● **Tasks and exercises**
(A) In the forum thread about deployment processes, which service does dmlittle's team use for CI?
(B) Continue the forum thread about deployment processes from its last line.

● **Reading text**

################

Ask HN: Describe deploy process at your work/project - lionix
Describe deploy process and technologies stack at your work&#x2F;project.
Maybe more about CI&#x2F;CD and which technologies do you use.<p>Thanks :)
======
dmlittle
For context, we have a different AWS account for each environment (production,
staging, etc.) and have as much parity as possible between them (although
resource sizes might vary - for example different RDS instance sizes for
staging vs. production). All of our services run on AWS ECS and CI is done
through CircleCI.

Our deployments start with a Github PR needing to have 2 approvals from peers
and have all CI checks pass. Once the PR has been approved it can be merged
into master which will trigger CI workflows again with the additional step of
deploying the changes to staging and building a new release for production.
The author of the changes can then verify they work as expected and promote
the release in production or rollback their changes if things aren't working.

All of our AWS resources are created and tracked through Terraform but
services are created through Convox[1]. We use Convox to create "releases"
(ECS task definitions), manage their lifecycle (creation, promotion, releases,
rollbacks, etc.) and it's CLI is pretty convenient (promoting a new release is
as simple as running `convox releases promote <ID>`). That being said we've
had some shortcomings with it and have outgrown it's flexibility. We'll be
starting our migration into k8s early next year but it's worked great for us
for the past 2 years.

[1] [https://convox.com](https://convox.com)

------
jamieweb
I work on two machines - a 'dirty' one and a secure one.

################

● **Recorded information**
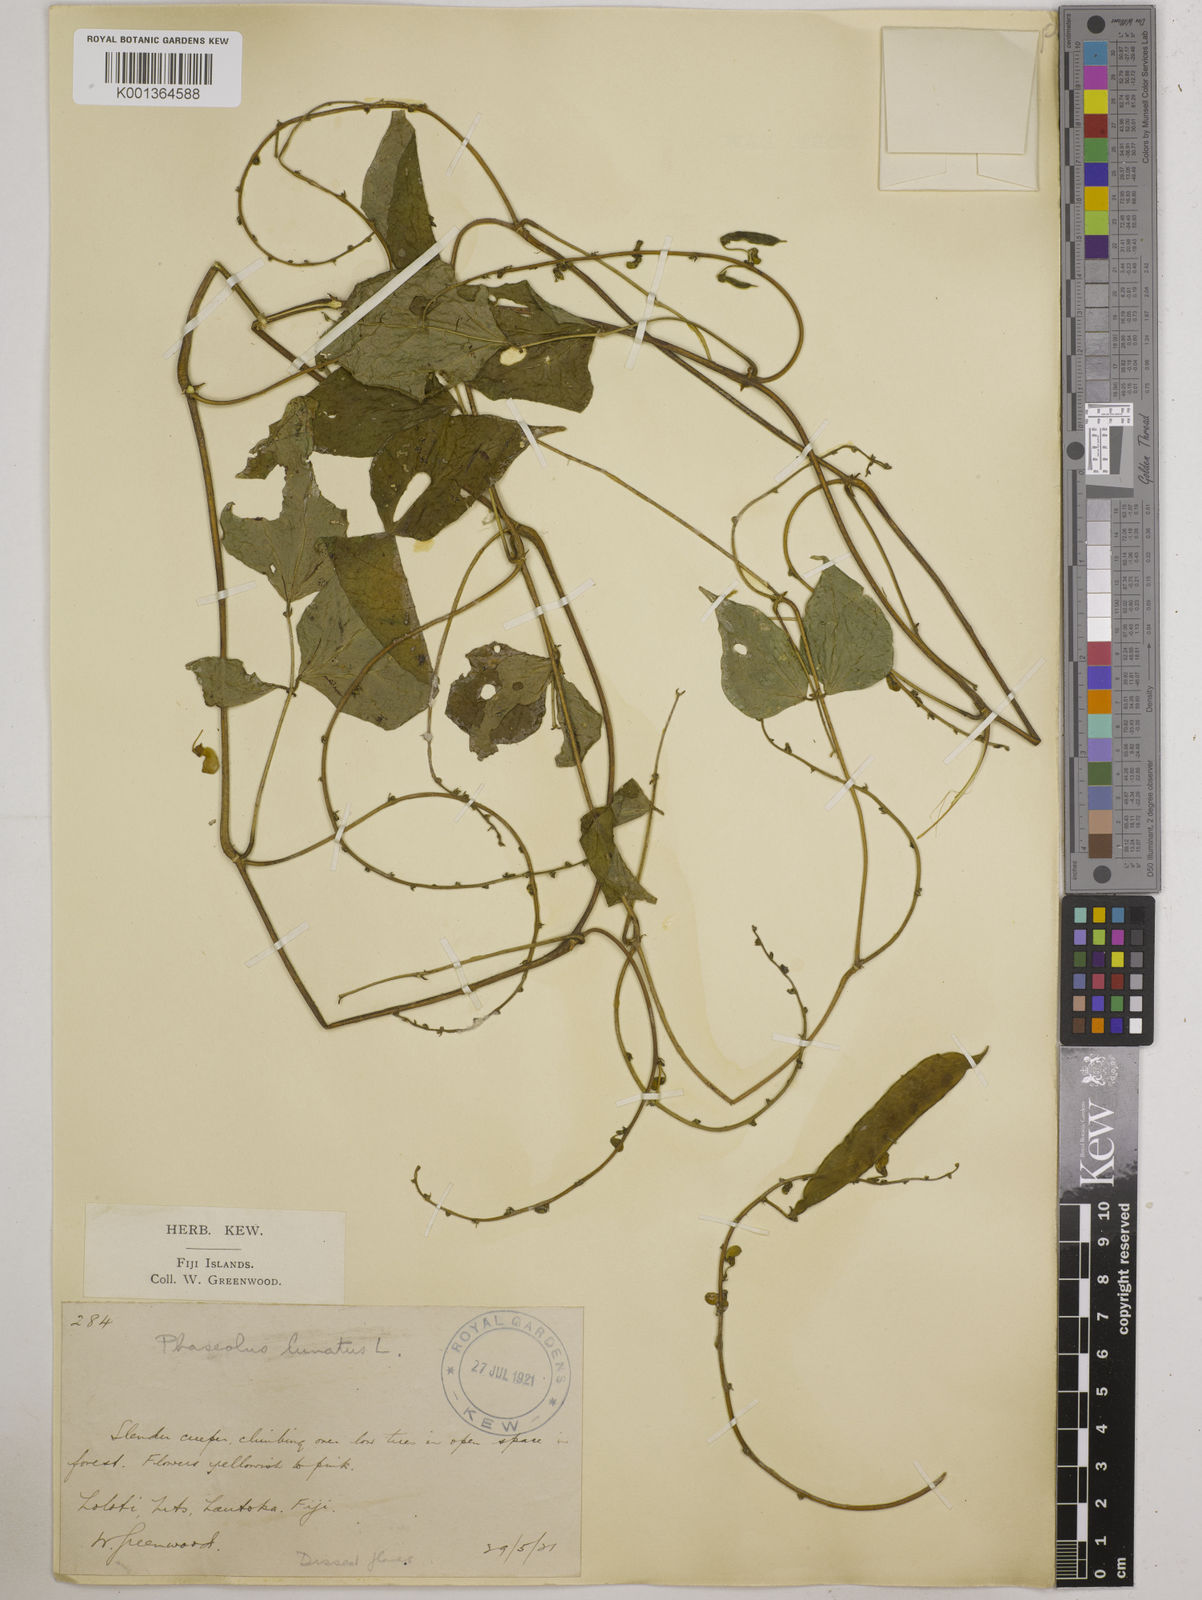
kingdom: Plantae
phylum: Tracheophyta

################

● **Responses to the tasks**
(A) CircleCI.

(B)
The 'dirty' machine is used for day-to-day tasks. I write code, download
libraries, research things on the internet, but the machine doesn't have
access to any of my production systems. In other words, if the dirty machine
were to be compromised, the attacker couldn't take over my website with it.

All code is pushed to a private fork of my website, which is the 'staging'
branch. A separate GitLab account and SSH identity is used so that there is a
clear separation of privileges.

Then, when I'm ready to deploy to production, I turn around and log on to my
secure machine. I create a merge request to merge the dirty 'staging' branch
with the clean production branch. Before accepting the merge request, I
thoroughly review the diff of my own code in order to make sure that an
attacker didn't sneak something in without me noticing.

If I need to make minor corrections before merging (e.g. if I notice a
spelling mistake at the last minute), I can commit this straight to master
from the secure machine and then pull the change back down to staging
afterwards.

Doing it this way does take slightly longer, but if you have both of the
machines physically next to each other (but with separate peripherals and
isolated network connections of course), then the security benefit massively
outweighs the extra time requirement.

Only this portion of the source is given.